Luhrmann enfatiza as cenas de maneira impactante para atingir em cheio os sentidos auditivos e visuais com uma estrondosa pirotecnia estética exagerada de colagens, cores e sons, com movimentos alucinados de câmeras com elipses de edição às mancheias, porém palatável para quem venera o ídolo, pouco se importando com sutilezas e carícias agradáveis. Nada é implícito, tudo é explícito, sem ironias finas, mas com denúncias para fustigar e perturbar mesmo o espectador, desde a juventude com seus ternos cor de rosa, passando pelo uniforme militar e as roupas pretas de couro. Instiga com a morte precoce da mãe, o alistamento no Exército, a ida coagida para Alemanha por dois anos, logo após fazer um show que buscava a liberdade de expressão para dançar e requebrar sem as amarras da censura. Inspirou-se desde a infância na música de origem negra e nas lembranças de um pastor evangélico que entrava em transe nos cultos. Esta mescla usada com o objetivo de cantar deste futuro showman incomodava os conservadores e as famílias tradicionais de uma sociedade hipócrita machista, recheada de tabus, além do viés racista. Há momentos históricos retratados de uma época marcada pela violência como o assassinato de Martin Luther King em Memphis, passa pelas tragédias da atriz Sharon Tate e o senador Robert Kennedy, vitimados pela intolerância e o ódio intransigente.

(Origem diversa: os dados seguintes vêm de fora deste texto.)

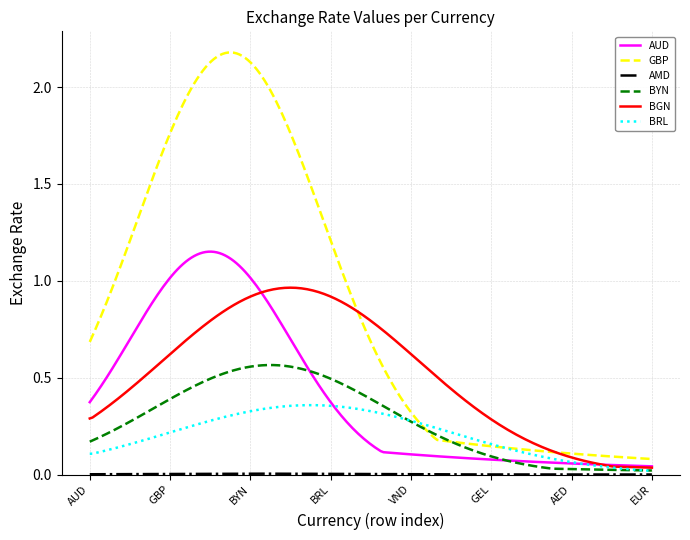

Which series has the largest total across all categories?

GBP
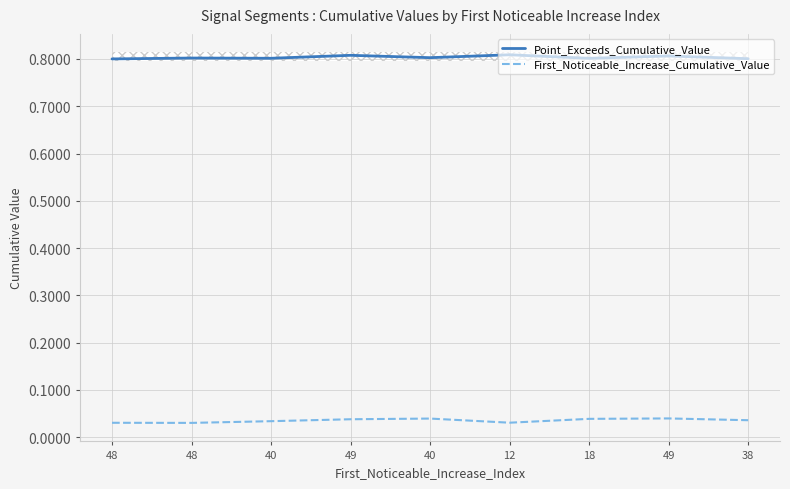

Reading left to right, extract all data points from this chart.

Point_Exceeds_Cumulative_Value: 48=0.8	48=0.8	40=0.8	49=0.8	40=0.8	12=0.8	18=0.8	49=0.8	38=0.8
First_Noticeable_Increase_Cumulative_Value: 48=0.0	48=0.0	40=0.0	49=0.0	40=0.0	12=0.0	18=0.0	49=0.0	38=0.0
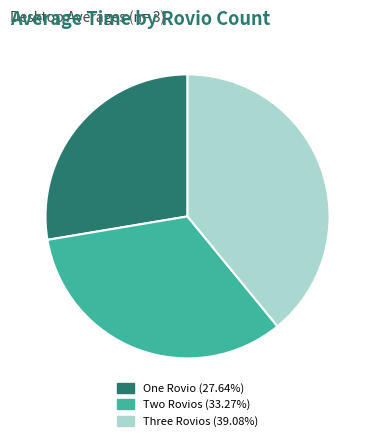

Do Two Rovios (33.27%) and Three Rovios (39.08%) together represent more than half of the pie?

Yes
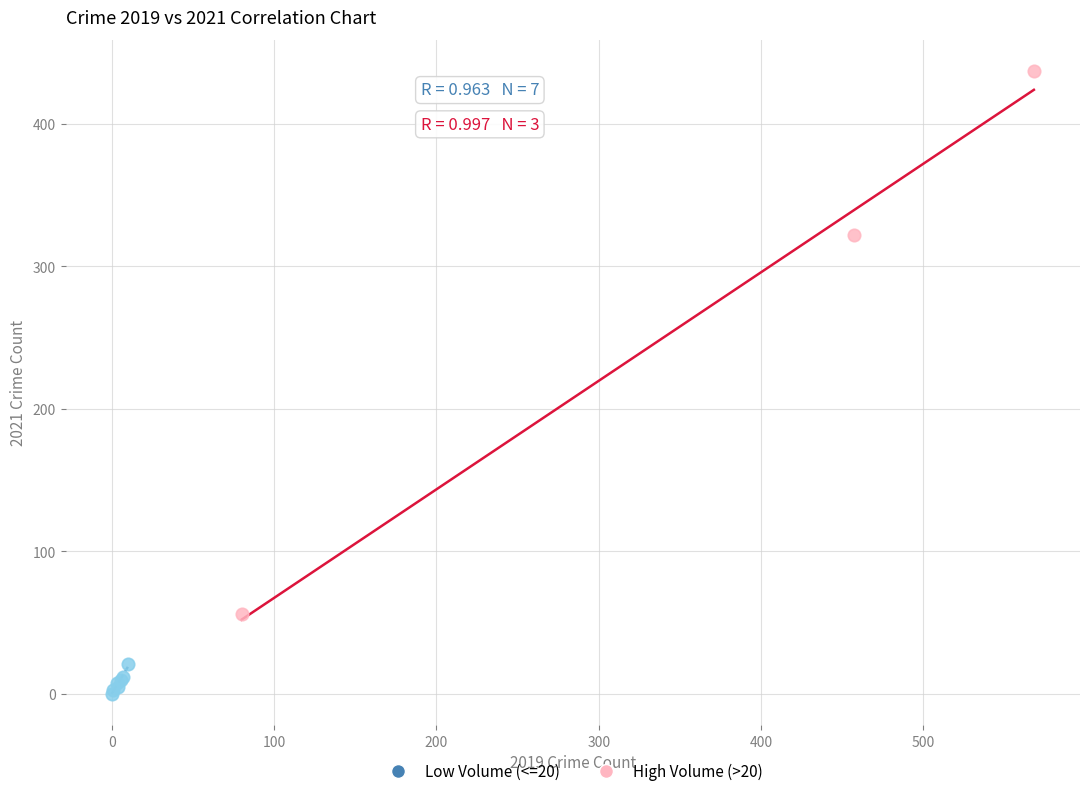

What are all the series names shown in the legend?

Low Volume (<=20), High Volume (>20)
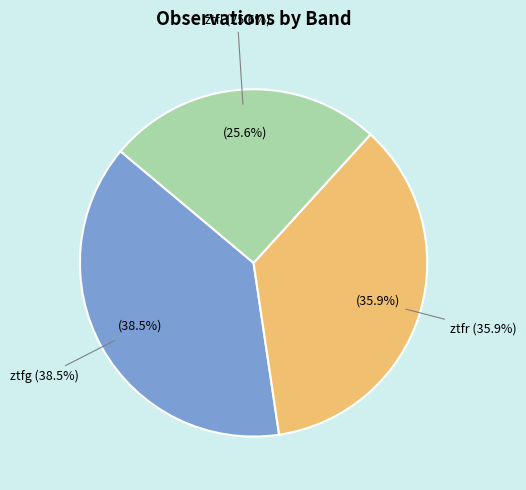

True or false: ztfi accounts for 19% of the total.

False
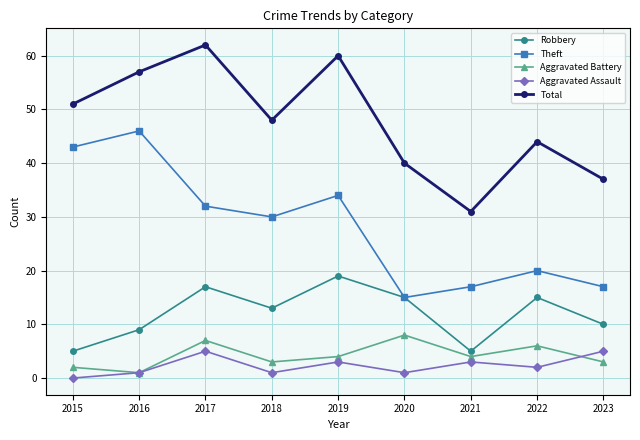

What is the average value of the Total series?

48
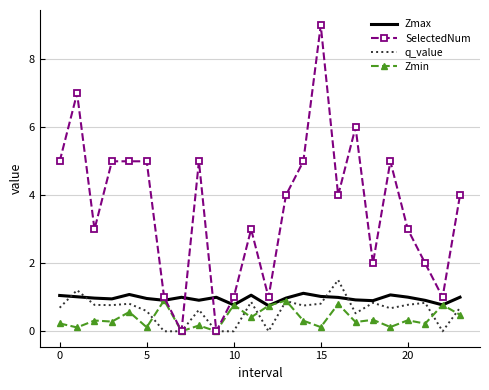

Which series has the largest total across all categories?

SelectedNum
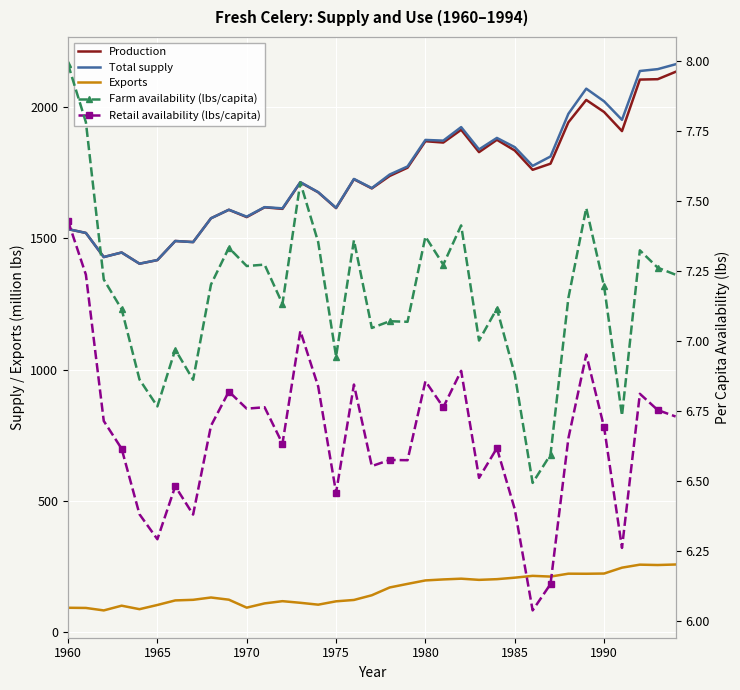

What is the difference between the maximum and second lowest values in the Production series?

717.6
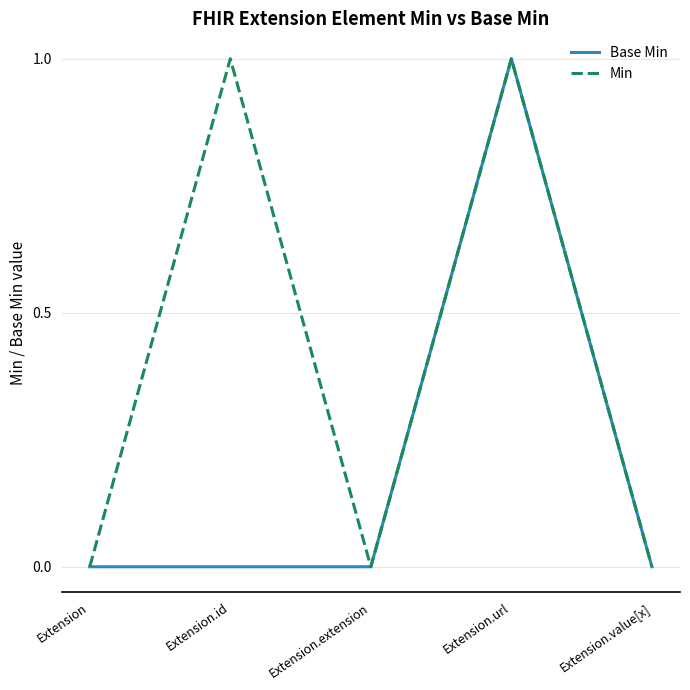

How many lines are shown in the chart?

2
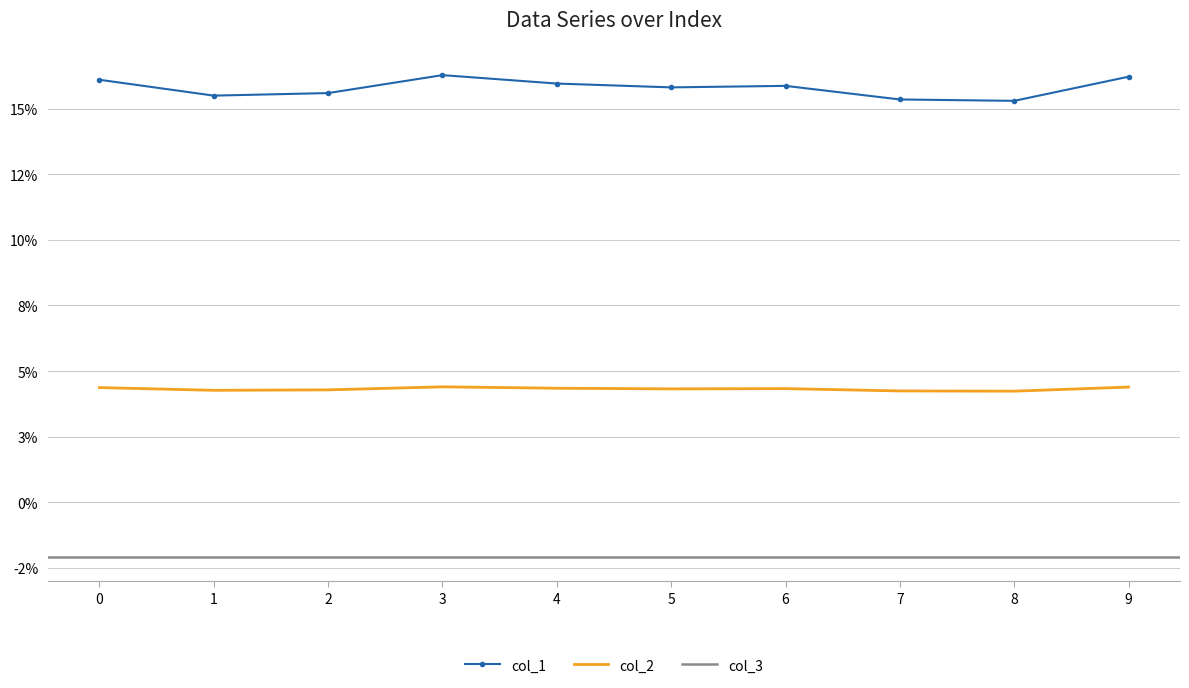

At which category does col_1 reach its first local valley?

1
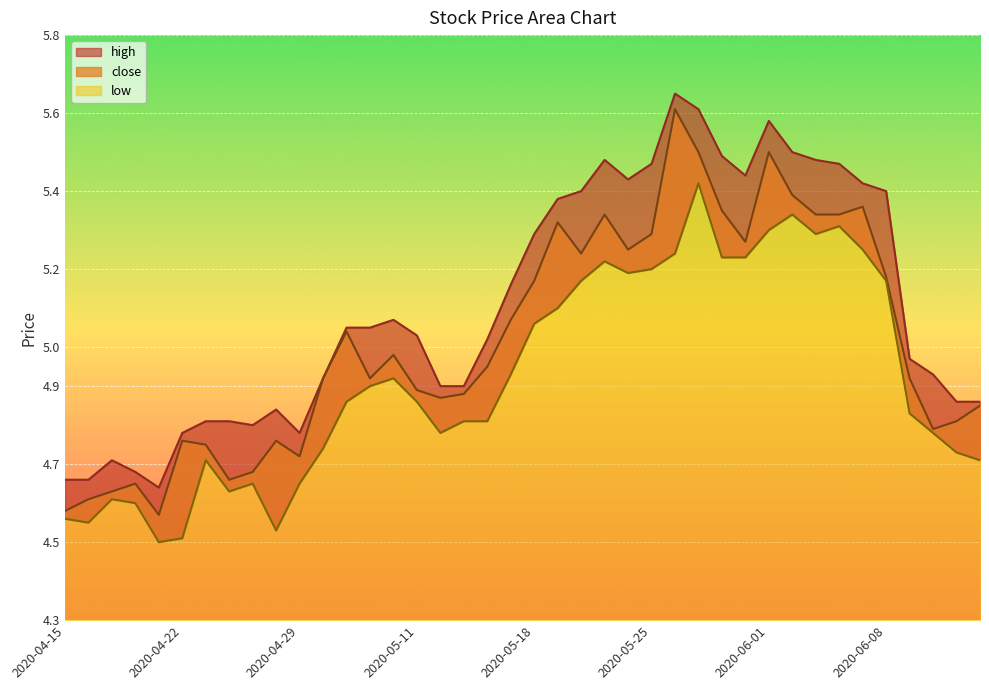

Reading left to right, extract all data points from this chart.

close: 4.6	4.6	4.6	4.7	4.6	4.8	4.8	4.7	4.7	4.8	4.7	4.9	5.0	4.9	5.0	4.9	4.9	4.9	5.0	5.1	5.2	5.3	5.2	5.3	5.2	5.3	5.6	5.5	5.3	5.3	5.5	5.4	5.3	5.3	5.4	5.2	4.9	4.8	4.8	4.8
high: 4.7	4.7	4.7	4.7	4.6	4.8	4.8	4.8	4.8	4.8	4.8	4.9	5.0	5.0	5.1	5.0	4.9	4.9	5.0	5.2	5.3	5.4	5.4	5.5	5.4	5.5	5.7	5.6	5.5	5.4	5.6	5.5	5.5	5.5	5.4	5.4	5.0	4.9	4.9	4.9
low: 4.6	4.5	4.6	4.6	4.5	4.5	4.7	4.6	4.7	4.5	4.7	4.7	4.9	4.9	4.9	4.9	4.8	4.8	4.8	4.9	5.1	5.1	5.2	5.2	5.2	5.2	5.2	5.4	5.2	5.2	5.3	5.3	5.3	5.3	5.2	5.2	4.8	4.8	4.7	4.7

Elvis é um retrato pungente documentado da vida amarga de uma estrela e sua fervorosa vocação como cantor, com todo seu magnetismo e brilho pessoal inigualável no universo cultuado do rock’n’roll que o tornou uma majestade cultuada até hoje. Uma ode para os apreciadores da arte na companhia de um genial artista com suas dolorosas lacunas pela vida nas armadilhas do destino neste belo tributo. Está bem acima de Bohemian Rhapsody (2018), de Bryan Singer e Dexter Fletcher, que mostrou no filme biográfico o cantor britânico Freddie Mercury e o grupo de rock Queen, de maneira superficial e pouca coragem para uma abordagem mais profunda; supera Rocketman (2019), de Dexter Fletcher, que segue desde a origem de Elton John até a relativa libertação dos problemas que teve na infância, a relação com o compositor e parceiro profissional Bernie Taupin e o empresário e ex-amante John Reid.
O mérito da trama que acompanha décadas da vida do artista é não esconder nada, desde a ascensão à fama, até as tentativas de retorno como objetivo maior, para relembrar os episódios inesquecíveis de sua consagrada carreira. Inclusive o relacionamento tóxico com seu empresário controlador, Coronel Parker (Tom Hanks, ótima atuação com enchimentos e próteses para torná-lo uma figura caricata). O mergulho na dinâmica entre eles por mais de 20 anos de parceria, numa turnê pelos EUA, especialmente num hotel internacional em Las Vegas. Aflora em tom de indignação o mau-caratismo deste pseudoprofissional, apátrida, sem passaporte, um sanguessuga que deixaria indeléveis cicatrizes com marcas eternas no destino da vida do cantor que nunca fez show ou turnê fora dos Estados Unidos. As escolhas difíceis de Elvis que o marcou como uma saga tortuosa estão presentes nos problemas com cobranças severas do seu mentor, bem retratadas como elemento central da trama. A frustração de um sonho que levou para o túmulo diante das idiossincrasias daquele a quem confiou como um segundo pai, pois o seu verdadeiro era uma pessoa subserviente, que só acordou e tomou pulso da situação com a morte do filho, então foi buscar na justiça ressarcimento dos milhões de dólares surrupiados pelo Coronel Parker em contratos absurdos para benefício próprio. Mesmo negando as falcatruas realizadas sob a ótica do empresário bonzinho, fica evidente que o artista se tornou uma figura manipulada. Um filme intenso e arrebatador.